Hi, my name is Chance and I work on the privacy and scaling explorations team at the EF. I’ve been looking for a solid STARK proving system for a while and I think TritonVM is probably the most advanced/well built STARK based zkvm out right now.
To use this vm I have been designing a simple scripting language to express mathematical relationships. I’m trying to take learnings from pain points in circom, the simplicity of javascript, and the safety/usability of rust. I’ve held off on sharing this for a while because I wasn’t sure if the language could be better than writing raw assembly, but I’m now confident that it can be.
One important feature of this language (ashlang
) is that each file is a distinct function. The function name is the file stem. This made it easy to assemble files that are written in different languages. In an ashlang project functions can be written either in ashlang, or tasm. Ashlang functions can call tasm functions, and tasm functions can call ashlang functions, provided they manually manipulate the stack in the correct way.

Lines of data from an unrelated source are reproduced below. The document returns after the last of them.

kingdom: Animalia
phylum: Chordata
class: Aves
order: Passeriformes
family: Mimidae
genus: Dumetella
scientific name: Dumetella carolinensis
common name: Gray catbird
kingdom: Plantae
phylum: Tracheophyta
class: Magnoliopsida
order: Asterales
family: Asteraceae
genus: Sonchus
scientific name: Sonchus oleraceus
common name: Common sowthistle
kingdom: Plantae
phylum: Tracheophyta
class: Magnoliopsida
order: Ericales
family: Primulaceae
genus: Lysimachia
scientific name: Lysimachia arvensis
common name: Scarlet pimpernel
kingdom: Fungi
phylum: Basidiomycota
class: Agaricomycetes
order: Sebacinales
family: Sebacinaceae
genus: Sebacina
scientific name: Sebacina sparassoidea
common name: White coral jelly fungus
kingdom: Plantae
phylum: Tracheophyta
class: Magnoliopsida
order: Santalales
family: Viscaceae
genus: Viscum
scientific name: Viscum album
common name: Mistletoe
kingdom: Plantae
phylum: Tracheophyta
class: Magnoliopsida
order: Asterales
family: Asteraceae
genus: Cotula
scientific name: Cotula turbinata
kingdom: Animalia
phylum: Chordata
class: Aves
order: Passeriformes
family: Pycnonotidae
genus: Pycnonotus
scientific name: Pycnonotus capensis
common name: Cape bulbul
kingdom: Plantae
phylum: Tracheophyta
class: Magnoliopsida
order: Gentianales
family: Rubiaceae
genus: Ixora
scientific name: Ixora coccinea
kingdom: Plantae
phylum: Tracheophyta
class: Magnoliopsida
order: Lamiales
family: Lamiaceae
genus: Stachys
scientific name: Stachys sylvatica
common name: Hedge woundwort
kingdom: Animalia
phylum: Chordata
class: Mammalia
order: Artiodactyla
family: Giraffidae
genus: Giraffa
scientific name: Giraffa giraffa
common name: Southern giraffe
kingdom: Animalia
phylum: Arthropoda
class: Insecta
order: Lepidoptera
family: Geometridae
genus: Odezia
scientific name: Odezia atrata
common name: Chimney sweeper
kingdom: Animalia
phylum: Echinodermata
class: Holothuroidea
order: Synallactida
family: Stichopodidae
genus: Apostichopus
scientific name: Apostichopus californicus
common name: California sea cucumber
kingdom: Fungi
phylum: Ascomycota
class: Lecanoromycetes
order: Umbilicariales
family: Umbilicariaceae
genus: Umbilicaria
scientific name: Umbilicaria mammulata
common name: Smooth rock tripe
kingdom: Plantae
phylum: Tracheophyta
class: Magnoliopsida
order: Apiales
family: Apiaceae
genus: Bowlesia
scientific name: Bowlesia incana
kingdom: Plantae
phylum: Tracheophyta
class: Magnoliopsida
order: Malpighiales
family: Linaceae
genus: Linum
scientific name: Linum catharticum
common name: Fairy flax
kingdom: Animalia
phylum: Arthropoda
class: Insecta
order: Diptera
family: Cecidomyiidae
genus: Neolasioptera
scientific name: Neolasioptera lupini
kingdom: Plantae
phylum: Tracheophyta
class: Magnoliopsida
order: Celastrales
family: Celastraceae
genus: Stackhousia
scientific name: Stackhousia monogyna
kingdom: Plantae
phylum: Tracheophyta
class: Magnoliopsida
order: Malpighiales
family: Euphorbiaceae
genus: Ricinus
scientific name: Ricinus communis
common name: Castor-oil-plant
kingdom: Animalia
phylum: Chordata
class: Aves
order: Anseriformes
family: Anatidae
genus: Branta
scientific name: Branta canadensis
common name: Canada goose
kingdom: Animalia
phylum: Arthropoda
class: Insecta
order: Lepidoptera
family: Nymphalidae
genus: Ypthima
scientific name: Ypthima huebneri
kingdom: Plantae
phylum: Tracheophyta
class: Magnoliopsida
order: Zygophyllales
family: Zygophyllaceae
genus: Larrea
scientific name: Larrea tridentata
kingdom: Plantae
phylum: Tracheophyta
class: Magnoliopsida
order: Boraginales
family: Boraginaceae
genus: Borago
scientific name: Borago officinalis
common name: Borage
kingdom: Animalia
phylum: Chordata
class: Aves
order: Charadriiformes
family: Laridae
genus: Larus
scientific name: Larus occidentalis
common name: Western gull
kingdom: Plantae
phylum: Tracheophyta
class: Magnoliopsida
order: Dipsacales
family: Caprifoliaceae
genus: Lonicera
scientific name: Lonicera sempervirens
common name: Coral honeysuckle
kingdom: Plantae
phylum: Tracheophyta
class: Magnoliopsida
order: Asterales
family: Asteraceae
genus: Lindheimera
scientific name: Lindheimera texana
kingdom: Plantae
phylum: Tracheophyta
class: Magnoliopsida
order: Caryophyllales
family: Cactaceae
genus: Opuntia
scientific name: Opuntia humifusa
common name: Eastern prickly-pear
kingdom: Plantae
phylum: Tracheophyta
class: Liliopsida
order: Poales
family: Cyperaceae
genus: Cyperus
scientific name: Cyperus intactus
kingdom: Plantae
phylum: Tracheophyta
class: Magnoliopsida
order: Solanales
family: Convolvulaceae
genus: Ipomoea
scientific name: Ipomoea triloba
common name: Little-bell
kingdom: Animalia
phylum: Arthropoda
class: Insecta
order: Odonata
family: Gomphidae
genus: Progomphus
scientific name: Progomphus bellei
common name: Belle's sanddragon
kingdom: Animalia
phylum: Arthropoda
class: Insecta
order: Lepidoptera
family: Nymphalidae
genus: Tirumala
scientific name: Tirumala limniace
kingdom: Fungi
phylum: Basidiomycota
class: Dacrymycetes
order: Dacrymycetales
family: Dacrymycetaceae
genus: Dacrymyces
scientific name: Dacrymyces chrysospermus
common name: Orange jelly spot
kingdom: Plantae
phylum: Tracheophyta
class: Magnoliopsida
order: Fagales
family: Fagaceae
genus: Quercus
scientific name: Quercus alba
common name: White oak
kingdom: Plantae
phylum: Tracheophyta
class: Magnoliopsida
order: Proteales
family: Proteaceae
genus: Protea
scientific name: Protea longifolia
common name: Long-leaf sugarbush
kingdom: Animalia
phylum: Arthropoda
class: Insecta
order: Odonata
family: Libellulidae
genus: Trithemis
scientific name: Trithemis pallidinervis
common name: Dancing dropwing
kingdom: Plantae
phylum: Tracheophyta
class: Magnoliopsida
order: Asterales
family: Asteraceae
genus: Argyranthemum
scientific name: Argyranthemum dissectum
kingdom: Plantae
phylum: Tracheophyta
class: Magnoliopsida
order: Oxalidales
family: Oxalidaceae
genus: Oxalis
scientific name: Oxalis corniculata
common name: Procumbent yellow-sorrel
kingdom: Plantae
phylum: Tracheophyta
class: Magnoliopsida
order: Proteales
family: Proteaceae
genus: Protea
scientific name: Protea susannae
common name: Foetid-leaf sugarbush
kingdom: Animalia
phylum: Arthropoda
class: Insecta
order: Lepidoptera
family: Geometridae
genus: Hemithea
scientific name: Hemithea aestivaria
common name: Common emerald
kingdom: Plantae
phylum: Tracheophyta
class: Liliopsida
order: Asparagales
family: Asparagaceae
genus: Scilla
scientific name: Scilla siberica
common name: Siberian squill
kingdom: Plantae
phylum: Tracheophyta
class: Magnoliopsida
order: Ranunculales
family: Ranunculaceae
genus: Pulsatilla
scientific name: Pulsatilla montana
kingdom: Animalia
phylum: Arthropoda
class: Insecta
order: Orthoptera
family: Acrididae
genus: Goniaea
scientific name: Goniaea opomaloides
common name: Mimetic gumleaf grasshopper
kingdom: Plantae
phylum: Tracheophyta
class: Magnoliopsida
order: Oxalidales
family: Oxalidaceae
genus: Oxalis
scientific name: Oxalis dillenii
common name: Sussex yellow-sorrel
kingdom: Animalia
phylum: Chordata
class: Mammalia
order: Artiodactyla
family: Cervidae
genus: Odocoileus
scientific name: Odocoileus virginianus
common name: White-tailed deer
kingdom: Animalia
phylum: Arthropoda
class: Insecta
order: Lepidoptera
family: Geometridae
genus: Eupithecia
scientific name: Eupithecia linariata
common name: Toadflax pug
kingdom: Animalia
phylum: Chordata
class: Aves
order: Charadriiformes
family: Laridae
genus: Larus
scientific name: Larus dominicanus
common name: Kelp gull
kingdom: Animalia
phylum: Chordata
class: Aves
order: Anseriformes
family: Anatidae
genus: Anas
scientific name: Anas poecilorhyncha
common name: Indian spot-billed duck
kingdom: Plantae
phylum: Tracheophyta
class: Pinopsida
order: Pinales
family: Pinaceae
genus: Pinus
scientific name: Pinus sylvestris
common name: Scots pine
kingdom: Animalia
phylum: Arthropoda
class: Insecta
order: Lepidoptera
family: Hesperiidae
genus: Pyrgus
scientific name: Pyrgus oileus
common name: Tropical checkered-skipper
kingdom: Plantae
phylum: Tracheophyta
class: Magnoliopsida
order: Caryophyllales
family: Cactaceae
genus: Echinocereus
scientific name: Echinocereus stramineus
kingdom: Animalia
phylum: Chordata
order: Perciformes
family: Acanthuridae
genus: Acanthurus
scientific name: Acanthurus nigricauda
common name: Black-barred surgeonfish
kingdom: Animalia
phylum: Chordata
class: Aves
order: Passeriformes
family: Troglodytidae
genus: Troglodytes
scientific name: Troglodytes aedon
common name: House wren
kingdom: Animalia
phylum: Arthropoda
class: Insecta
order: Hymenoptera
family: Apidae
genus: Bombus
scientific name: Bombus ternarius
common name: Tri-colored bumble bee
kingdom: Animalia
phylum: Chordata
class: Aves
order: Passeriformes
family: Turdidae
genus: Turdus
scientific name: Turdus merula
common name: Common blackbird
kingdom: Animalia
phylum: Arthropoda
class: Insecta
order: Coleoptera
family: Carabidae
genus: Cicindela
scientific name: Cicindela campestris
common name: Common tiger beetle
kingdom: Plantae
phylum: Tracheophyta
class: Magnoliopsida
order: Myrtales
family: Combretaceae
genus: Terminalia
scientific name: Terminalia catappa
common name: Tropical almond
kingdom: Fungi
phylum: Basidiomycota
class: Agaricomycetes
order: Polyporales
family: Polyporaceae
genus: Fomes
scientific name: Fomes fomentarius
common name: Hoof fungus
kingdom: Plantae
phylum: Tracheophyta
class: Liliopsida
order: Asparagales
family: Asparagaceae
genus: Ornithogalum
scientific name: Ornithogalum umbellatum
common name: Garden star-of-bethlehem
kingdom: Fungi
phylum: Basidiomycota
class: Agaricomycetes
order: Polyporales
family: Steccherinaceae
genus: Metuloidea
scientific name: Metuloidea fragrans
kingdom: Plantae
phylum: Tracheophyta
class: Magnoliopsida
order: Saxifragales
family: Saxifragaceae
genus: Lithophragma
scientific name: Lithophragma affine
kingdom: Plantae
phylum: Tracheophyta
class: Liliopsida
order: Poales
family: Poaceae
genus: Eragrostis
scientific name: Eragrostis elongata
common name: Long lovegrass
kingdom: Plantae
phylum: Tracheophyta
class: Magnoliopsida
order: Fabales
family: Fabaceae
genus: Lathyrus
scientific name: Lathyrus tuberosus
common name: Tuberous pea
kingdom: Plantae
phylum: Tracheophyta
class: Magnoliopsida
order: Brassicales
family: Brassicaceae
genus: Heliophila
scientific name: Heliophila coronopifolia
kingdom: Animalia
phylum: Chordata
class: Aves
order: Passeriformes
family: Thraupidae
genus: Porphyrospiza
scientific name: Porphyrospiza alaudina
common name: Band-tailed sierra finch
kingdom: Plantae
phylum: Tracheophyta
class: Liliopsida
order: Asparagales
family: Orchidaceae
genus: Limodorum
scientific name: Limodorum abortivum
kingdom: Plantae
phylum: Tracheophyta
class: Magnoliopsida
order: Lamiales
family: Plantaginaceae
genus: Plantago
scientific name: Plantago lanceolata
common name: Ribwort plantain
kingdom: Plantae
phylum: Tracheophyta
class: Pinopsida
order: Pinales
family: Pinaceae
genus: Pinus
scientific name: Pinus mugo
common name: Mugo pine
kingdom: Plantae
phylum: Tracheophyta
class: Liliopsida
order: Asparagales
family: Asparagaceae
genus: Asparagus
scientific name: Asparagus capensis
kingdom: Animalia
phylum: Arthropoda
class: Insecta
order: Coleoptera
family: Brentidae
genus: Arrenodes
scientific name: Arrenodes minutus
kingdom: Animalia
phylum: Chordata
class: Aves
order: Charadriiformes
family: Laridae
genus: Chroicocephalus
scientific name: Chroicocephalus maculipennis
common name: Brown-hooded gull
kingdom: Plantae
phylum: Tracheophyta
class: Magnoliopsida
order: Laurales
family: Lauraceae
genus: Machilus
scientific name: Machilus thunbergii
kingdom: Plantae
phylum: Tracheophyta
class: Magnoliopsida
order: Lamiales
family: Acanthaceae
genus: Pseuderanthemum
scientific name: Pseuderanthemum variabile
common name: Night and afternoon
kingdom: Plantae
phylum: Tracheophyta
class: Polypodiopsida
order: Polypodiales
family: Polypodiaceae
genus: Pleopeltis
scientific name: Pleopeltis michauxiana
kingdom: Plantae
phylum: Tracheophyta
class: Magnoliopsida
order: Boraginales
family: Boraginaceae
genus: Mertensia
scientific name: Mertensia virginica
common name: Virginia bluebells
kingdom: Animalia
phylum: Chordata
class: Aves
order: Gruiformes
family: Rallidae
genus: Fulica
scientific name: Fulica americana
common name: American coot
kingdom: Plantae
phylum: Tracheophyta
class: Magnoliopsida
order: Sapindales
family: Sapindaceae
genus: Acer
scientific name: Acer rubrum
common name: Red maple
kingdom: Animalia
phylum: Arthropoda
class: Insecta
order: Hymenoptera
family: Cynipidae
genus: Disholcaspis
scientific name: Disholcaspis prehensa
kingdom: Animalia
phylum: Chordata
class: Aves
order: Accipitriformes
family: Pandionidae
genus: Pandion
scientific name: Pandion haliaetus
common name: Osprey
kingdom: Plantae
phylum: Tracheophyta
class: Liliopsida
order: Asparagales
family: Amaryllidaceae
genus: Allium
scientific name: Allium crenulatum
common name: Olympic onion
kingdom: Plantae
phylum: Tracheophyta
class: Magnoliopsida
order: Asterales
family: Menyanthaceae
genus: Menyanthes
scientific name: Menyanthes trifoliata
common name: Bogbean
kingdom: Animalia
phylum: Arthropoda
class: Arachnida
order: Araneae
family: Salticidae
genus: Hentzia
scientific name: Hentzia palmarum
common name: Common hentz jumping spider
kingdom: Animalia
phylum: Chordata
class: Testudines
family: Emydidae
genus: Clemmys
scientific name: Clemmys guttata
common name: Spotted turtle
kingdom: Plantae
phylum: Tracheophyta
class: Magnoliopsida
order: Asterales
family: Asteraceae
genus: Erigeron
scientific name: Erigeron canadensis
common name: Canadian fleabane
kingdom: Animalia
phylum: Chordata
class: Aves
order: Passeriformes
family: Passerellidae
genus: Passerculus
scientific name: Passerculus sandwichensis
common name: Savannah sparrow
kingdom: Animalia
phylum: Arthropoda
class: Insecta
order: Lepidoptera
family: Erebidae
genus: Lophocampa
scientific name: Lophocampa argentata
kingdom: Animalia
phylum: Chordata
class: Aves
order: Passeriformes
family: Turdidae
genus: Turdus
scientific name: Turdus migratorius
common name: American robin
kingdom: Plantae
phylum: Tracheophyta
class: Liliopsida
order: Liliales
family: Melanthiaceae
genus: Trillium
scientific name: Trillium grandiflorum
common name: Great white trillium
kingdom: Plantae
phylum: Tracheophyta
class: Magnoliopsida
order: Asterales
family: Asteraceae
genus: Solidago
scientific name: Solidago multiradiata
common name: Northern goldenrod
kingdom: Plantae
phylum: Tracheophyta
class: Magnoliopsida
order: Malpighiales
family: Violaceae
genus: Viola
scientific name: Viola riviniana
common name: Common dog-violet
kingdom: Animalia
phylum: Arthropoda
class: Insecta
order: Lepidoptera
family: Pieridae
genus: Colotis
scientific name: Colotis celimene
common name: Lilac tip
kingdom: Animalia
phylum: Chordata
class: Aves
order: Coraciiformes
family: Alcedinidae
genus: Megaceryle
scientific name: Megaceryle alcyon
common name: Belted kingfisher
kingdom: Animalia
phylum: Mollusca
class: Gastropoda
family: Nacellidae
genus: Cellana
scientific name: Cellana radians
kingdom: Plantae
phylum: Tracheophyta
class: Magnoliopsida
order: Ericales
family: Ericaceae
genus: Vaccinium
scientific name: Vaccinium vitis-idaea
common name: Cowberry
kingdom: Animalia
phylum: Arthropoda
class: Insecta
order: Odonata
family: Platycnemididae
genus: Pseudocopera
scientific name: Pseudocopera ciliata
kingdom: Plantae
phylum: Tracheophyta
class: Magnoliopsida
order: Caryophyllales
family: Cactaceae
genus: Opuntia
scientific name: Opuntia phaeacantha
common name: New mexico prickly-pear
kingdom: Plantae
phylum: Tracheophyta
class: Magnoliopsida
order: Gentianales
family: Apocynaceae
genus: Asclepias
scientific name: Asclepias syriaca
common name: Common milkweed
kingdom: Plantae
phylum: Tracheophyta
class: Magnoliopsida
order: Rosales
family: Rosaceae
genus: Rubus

I had significant doubts about my ability to write an assembler that can produce tasm that is as efficient as handwrittem tasm, but it turns out these doubts are almost irrelevant. Ashlang can be used to manage the control flow and write the high level structure, then specific functions can be implemented efficiently using tasm.
To achieve this tasm source files specify a function signature as the first non-whitespace line. This allows the assembler to statically analyze the program and confirm that the tasm function calls are being passed the correct arguments. You can see an example of this in the shift left circular implementation. This function accepts two scalars and returns a single scalar.
The language still has some oddities with argument handling and return types. Specifically the arguments are reversed on the stack during calls (so to execute lt
a swap 1
is necessary), and an extra argument is always passed to account for the case of a function returning a memory based variable. Both of these are simple changes that can be addressed immediately.
You can see the larger standard library here there are some example programs in the test-vectors
directory in that repo as well. My immediate next steps are refactoring out some debt and fixing the issues i described above. After that I’m planning to make a STARK proof where a user decrypts data, operates on the data, and re-encrypts it (using chacha).
I’d love to get feedback from the team. I imagine learnings from the tasm-lib
would be almost directly applicable. I’d also like to make the language useful to the team if possible.